(Document):
We explained parallelism over data points in Section \ref{sec:parallelinf}. Here we will show how it is implemented using Julia's \texttt{Distributed} and \texttt{SharedArrays} packages only. Distributing the data is done automatically in the \texttt{initialize\_clusters} for any \texttt{DPMMAlgorithm}, provided in Code \ref{code:initclusters}. \texttt{initialize\_clusters} initializes random \texttt{labels} in a \texttt{SharedArray} if the algorithm is parallel. \texttt{SharedArray}'s are convenient as they are readable and writable by all processes. We index relevant data for each worker by obtaining local indices of that worker. Then, we easily sent the data to the \texttt{Main} module of the processor by using \texttt{@spawnat} macro.

\begin{code}
\begin{minted}{julia}
function initialize_clusters...
...
@sync for (i,p) in enumerate(procs(labels))
    xworker = X[:,range_1dim(labels,i)]
    @spawnat(p, Core.eval(Main, Expr(:(=), :_X, xworker)))
end
...
\end{minted}
\captionof{listing}{Distributing The Data}
\label{code:initclusters}
\end{code}

In Code \ref{code:parallelwork}, we used Distributed library's \texttt{remotecall\_fetch} method to distribute sampling work to parallel workers. In all algorithms, we call a remote sampling kernel with the updated clusters and \texttt{labels} array, and we get the new sufficient statistics in return. We then gather those sufficent statistics together in the main process. Update of the \texttt{labels} happens in the worker process as it is a \texttt{SharedArray}.

(Given entries):
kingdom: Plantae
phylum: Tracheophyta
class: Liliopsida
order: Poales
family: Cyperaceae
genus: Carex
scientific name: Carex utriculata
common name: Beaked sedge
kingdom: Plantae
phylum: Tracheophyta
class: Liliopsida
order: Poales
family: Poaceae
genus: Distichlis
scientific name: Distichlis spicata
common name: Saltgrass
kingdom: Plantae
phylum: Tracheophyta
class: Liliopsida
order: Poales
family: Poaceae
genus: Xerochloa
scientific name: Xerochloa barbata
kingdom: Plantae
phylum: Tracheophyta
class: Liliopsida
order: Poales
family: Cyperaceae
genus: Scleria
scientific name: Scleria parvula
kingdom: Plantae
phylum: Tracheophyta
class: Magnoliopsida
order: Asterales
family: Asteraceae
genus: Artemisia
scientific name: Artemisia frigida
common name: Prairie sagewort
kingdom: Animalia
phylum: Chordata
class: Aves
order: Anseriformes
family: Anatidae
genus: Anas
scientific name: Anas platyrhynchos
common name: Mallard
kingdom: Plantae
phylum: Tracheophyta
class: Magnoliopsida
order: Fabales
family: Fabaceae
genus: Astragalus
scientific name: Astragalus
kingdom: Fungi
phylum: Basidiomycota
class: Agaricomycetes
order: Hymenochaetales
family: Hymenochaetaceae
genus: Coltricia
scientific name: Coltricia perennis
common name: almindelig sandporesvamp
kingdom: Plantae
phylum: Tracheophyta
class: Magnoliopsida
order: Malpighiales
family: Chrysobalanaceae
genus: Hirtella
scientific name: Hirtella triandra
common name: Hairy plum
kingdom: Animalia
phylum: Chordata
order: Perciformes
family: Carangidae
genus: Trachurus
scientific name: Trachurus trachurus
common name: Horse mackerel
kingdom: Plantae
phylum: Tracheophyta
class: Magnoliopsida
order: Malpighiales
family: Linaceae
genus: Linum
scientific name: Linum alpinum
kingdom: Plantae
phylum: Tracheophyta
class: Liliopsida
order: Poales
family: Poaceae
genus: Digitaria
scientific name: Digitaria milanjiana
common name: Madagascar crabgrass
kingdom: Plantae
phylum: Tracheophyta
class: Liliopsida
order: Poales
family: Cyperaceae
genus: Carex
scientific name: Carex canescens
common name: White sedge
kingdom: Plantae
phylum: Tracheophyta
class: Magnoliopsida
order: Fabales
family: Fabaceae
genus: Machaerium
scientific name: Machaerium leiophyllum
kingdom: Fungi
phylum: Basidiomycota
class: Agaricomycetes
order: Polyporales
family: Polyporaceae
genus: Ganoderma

(Required task): According to the Julia parallelism text, why are SharedArrays convenient?

(Exercise answer): They are readable and writable by all processes.